Die aktuelle ökonomische Situation der USA zeigt teils positive Tendenzen, wie aus dem neuesten Konjunkturbericht der US-Notenbank, dem sogenannten Beige Book, hervorgeht. Ein Großteil der US-Regionen konnte ein leichtes bis bescheidenes Wirtschaftswachstum verzeichnen. Im Vergleich zum vorherigen Bericht verbesserte sich die Situation in zehn der zwölf überwachten Distrikte der Federal Reserve. In zwei Distrikten blieb sie jedoch unverändert.
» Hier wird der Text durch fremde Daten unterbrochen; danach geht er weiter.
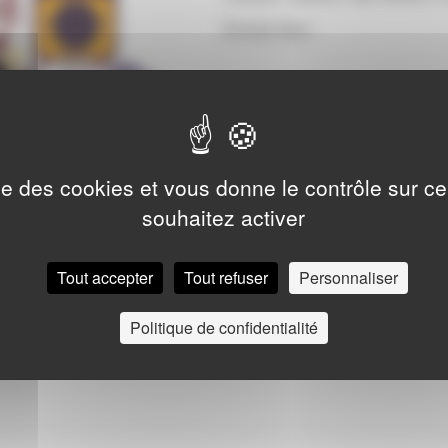
Entrée libre
ise des cookies et vous donne le contrôle sur 
souhaitez activer
Tout accepter
Tout refuser
Personnaliser
Politique de confidentialité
Trotz dieser Anzeichen eines Wachstums sind die privaten Konsumausgaben auf nationaler Ebene nur marginal angestiegen. Der Bericht beleuchtet zudem einen Rückgang der Industrieaktivität. Dennoch konnten leichte Fortschritte im Dienstleistungssektor – abseits der Finanzwirtschaft – beobachtet werden. Auch das Beschäftigungsniveau verzeichnete eine leichte Steigerung.
Die Preisentwicklung war durch einen gemäßigten Anstieg gekennzeichnet, eine Tendenz, die auch im letzten Konjunkturbericht festgestellt worden war. Die neuesten Erkenntnisse des Beige Book basieren auf Daten, die bis zum 8. April gesammelt wurden, wobei die Federführung bei der Erhebung bei der regionalen Notenbank in Boston lag.
Insgesamt zeichnet der Bericht ein Bild vorsichtigen Optimismus für die US-Wirtschaft, wobei sich die Verbesserungen überwiegend in kleinen Schritten manifestieren.